Sedici anni di celebrazioni, e sedici anni di errori. Se oggi in Germania non c’è un clima di “damnatio memoriae” a carico di Angela Merkel è solo perché nel dna di quel popolo, ahilui, c’è – fortissimo – il senso dell’autorità e della disciplina. Perché la lunga stagione “merkeliana” ha consegnato il Paese a una crisi complessiva profonda, quasi tagliandogli ogni radici valoriale, e rendendolo sostanzialmente passivo, fibrillatorio, incapace di reagire.
Il defenestramento dall’Esecutivo del Cancelliere Olaf Scholz dell’ormai ex ministro delle Finanze, il liberale Christian Lindner, e degli altri rappresentanti della Fdp (non il responsabile dei Trasporti, Volker Wissing, che piuttosto che mollare la poltrona ha preferito uscire dal partito ed è stato premiato con la responsabilità della giustizia, roba che perfino in Italia avrebbe fatto gridare allo scandalo) sta portando il Paese alle elezioni anticipate.
L’appuntamento è per il 15 gennaio – chissà poi perché così tardi -, quando Scholz si presenterà al Bundestag per chiedere nuovamente la fiducia, ma è ben difficile che la ottenga. E dunque in primavera si voterà. Il che significa – non dimentichiamocelo – che la principale potenza economica dell’Eurozona (perché per quanto malconcia la Germania resta comunque leader continentale per Pil e per parametri di finanza pubblica) è di fatto tagliata fuori sia dalle schermaglie interne al precario equilibrio politico della Commissione europea Ursula 2 – costruito con lo sputo, riflettendo al quadrato le stesse ambiguità tedesche; sia dai primi approcci della stessa Berlino e di Bruxelles con la nascente amministrazione Trump-2 in America, a dispetto che si sappia già quanto chiare, e dure, siano le idee trumpiane sui rapporti con l’Europa. Alleanza di fondo sì, ma concorrenza senza quartiere. E cessate il fuoco in Ucraina, con buona pace dei gerrafondai britannici, francesi e – appunto – tedeschi.
C’è chi dice che nel dopo-Scholz ci sarà uno spazio naturale per Friedrich Merz, leader dei conservatori della Cdu/Csu, ma ogni pronostico è in realtà prematuro e soprattutto è improbabile che si possa riconfermare al centro di una qualsiasi coalizione il partito dei Verdi, clamorosamente messo in crisi dalle proteste di tutta la società civile tedesca ed europea per l’impraticabilità delle scadenze legislative finalizzate alla decarbonizzazione. D’altronde, Merz è contrario a qualsiasi collaborazione con i nazionalisti di Afd, venati come sono di neonazismo, e dunque il Paese è imballato.

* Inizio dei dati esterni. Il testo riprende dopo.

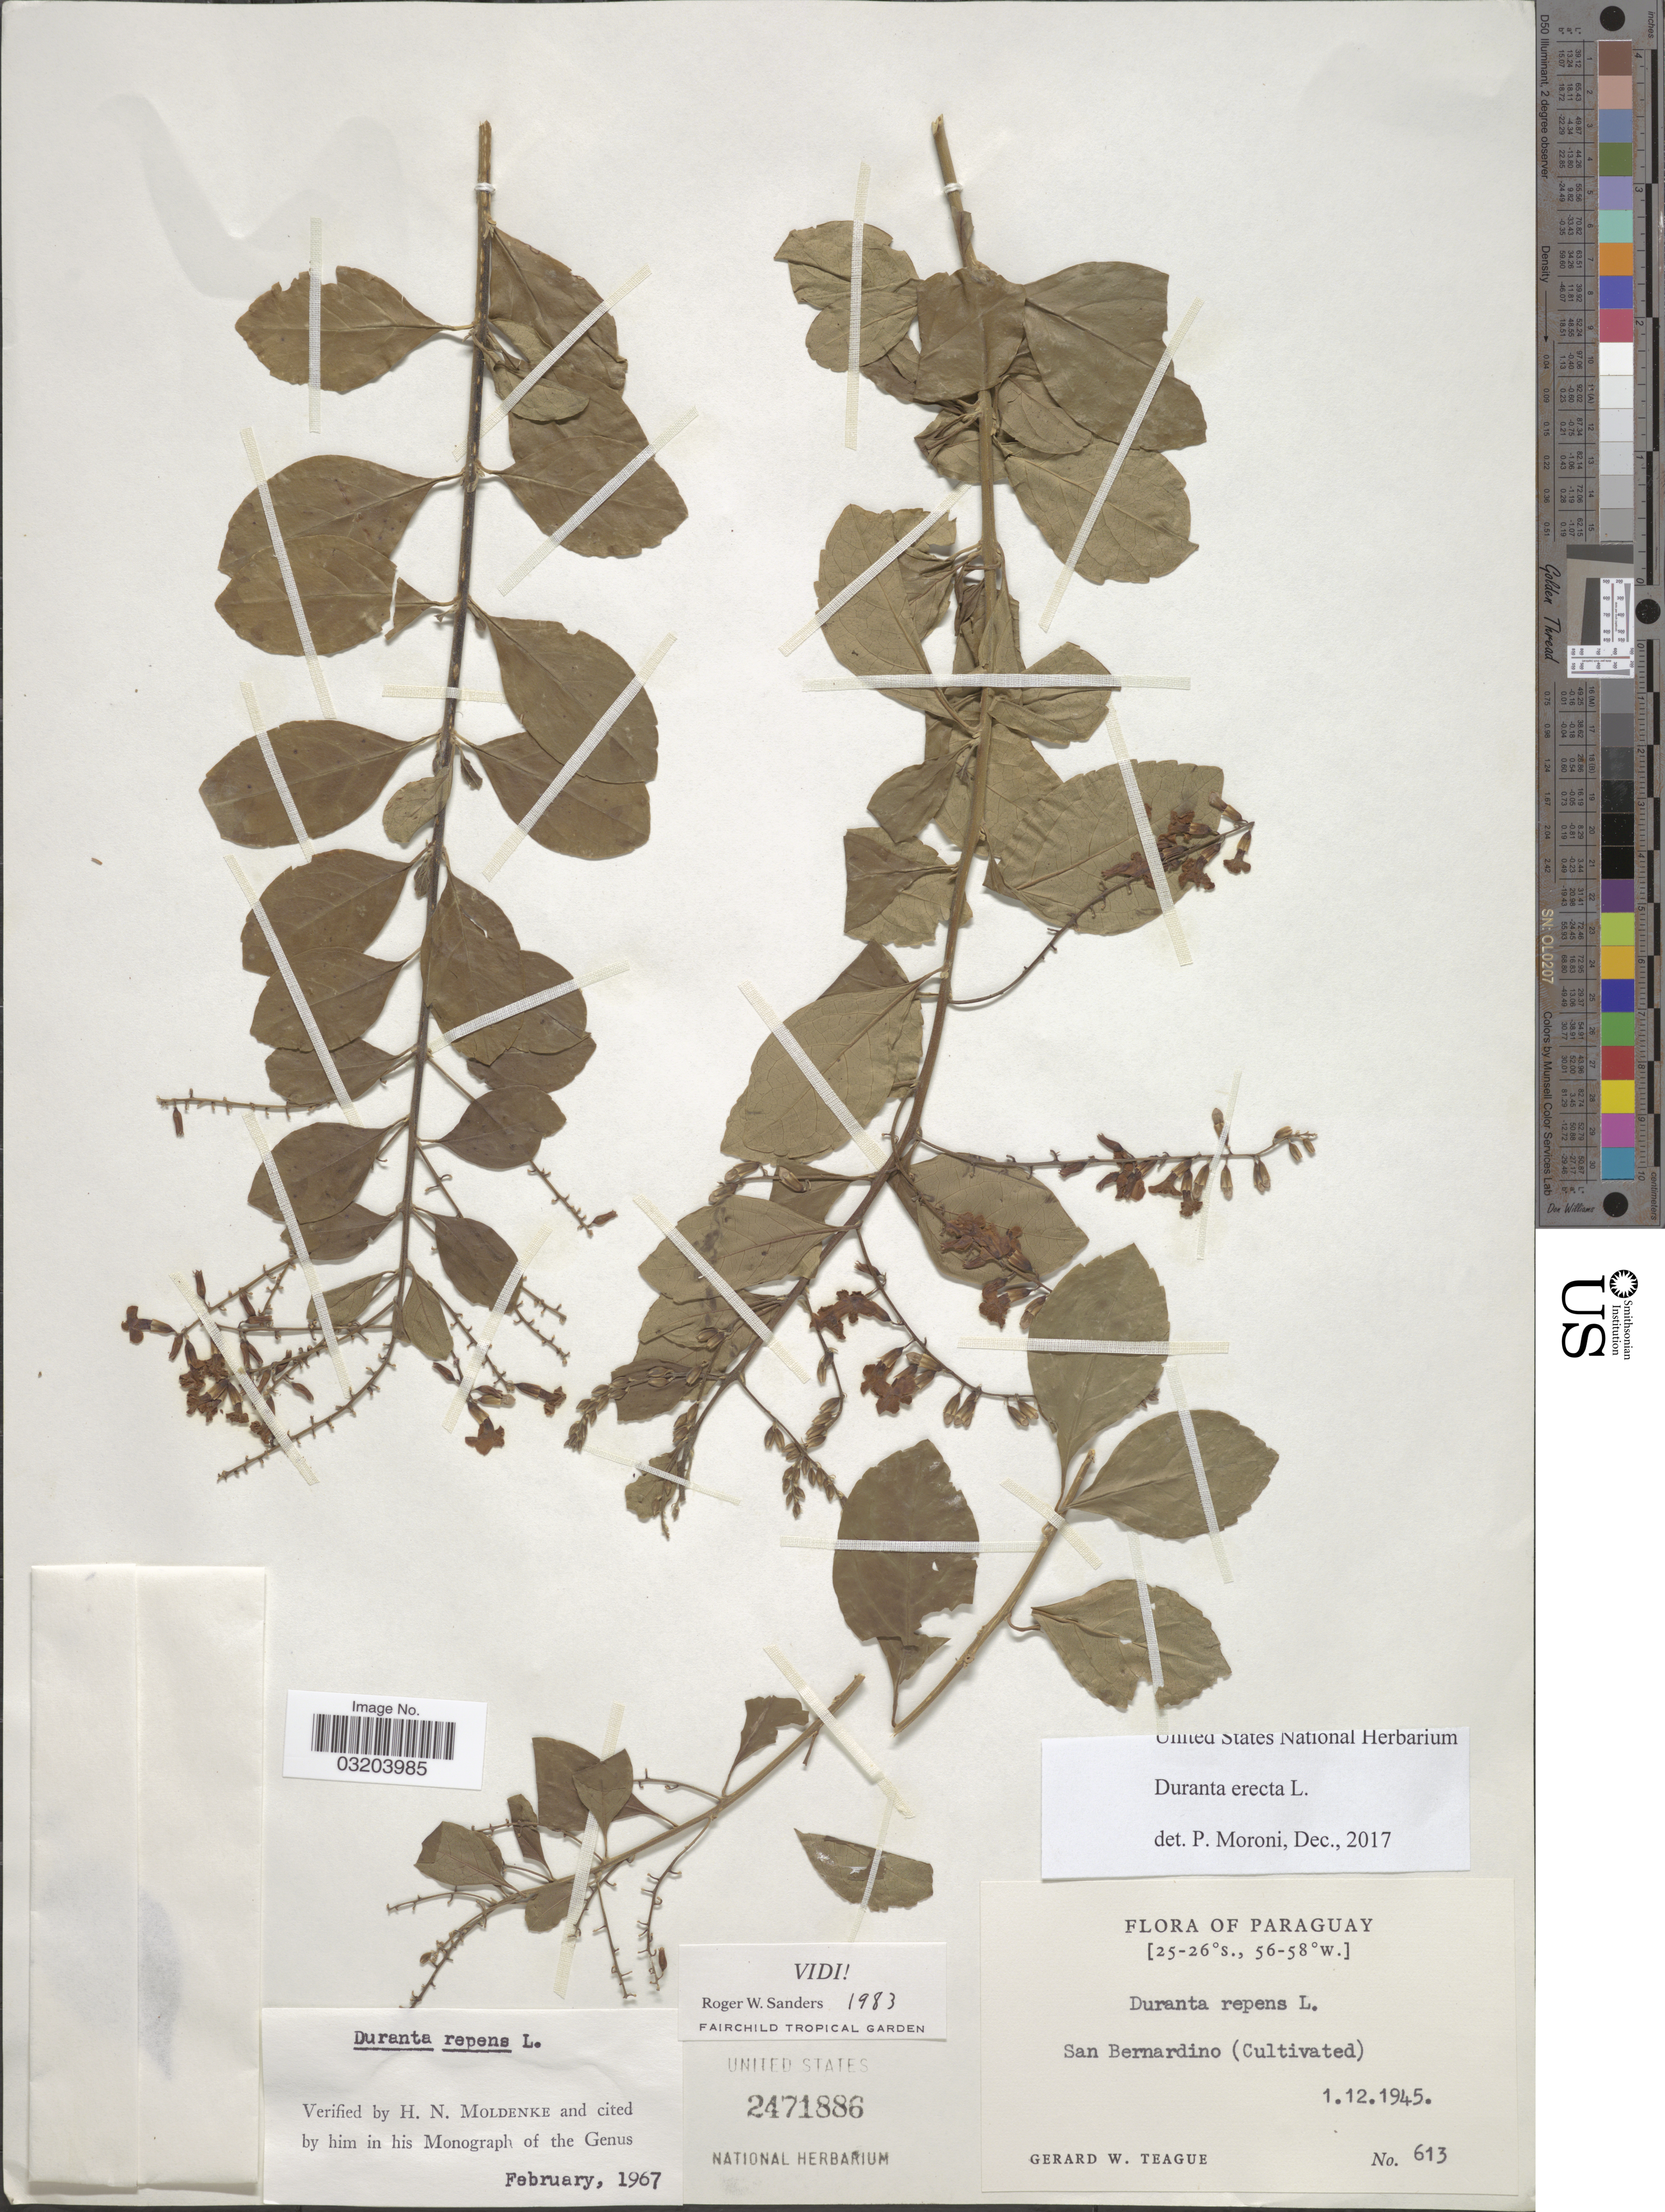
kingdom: Plantae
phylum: Tracheophyta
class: Magnoliopsida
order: Lamiales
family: Verbenaceae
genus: Duranta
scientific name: Duranta erecta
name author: L.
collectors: G. Teague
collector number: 613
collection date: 1945-12-01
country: Paraguay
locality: San Bernardino.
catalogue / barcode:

Inevitabile un flashback sugli errori commessi, o almeno avallati, dall’amministrazione Merkel: la scelta di unire a doppio filo il proprio pilastro economico, l’industria dell’auto, alla Cina: dipendendone, oggi, sia per gli approvvigionamenti che per le esportazioni, senza essersi accorto di dipendere in questo modo dal proprio principale concorrente; la scelta di uscire dal nucleare, dopo il trauma di Fukushima, chiudendo ben 23 centrali, con la conseguenza di dover continuare a utilizzare il tossico carbone, e proprio nel Paese dell’ideologismo verde; la scelta di trascurare lo sviluppo dei digitale, che ha nuociuto alla Germania e all’Europa.
Che un Paese così indeciso a tutto e strategicamente confuso sia stato e tuttora sia, soprattutto attraverso la longa manus della Banca centrale europea, il più influente sulla politica economica comunitaria e dunque sull’impostazione di “austerity” che anche il nuovo Patto di stabilità declina, sia pure in maniera un po’ meno paranoidea del primo, è terrificante. È garanzia del compiersi di quel naufragio politico della costruzione europea i cui prodromi sono già sotto gli occhi di tutti. Carne da macello per un’America che Trump vuole fare “great again”. Probabilmente non ci riuscirà, il Biondo Riporto della Casa Bianca, ma di questo passo saranno le altre Grandi Potenze a diventare più piccole, molto più piccole, incominciando dalla Germania.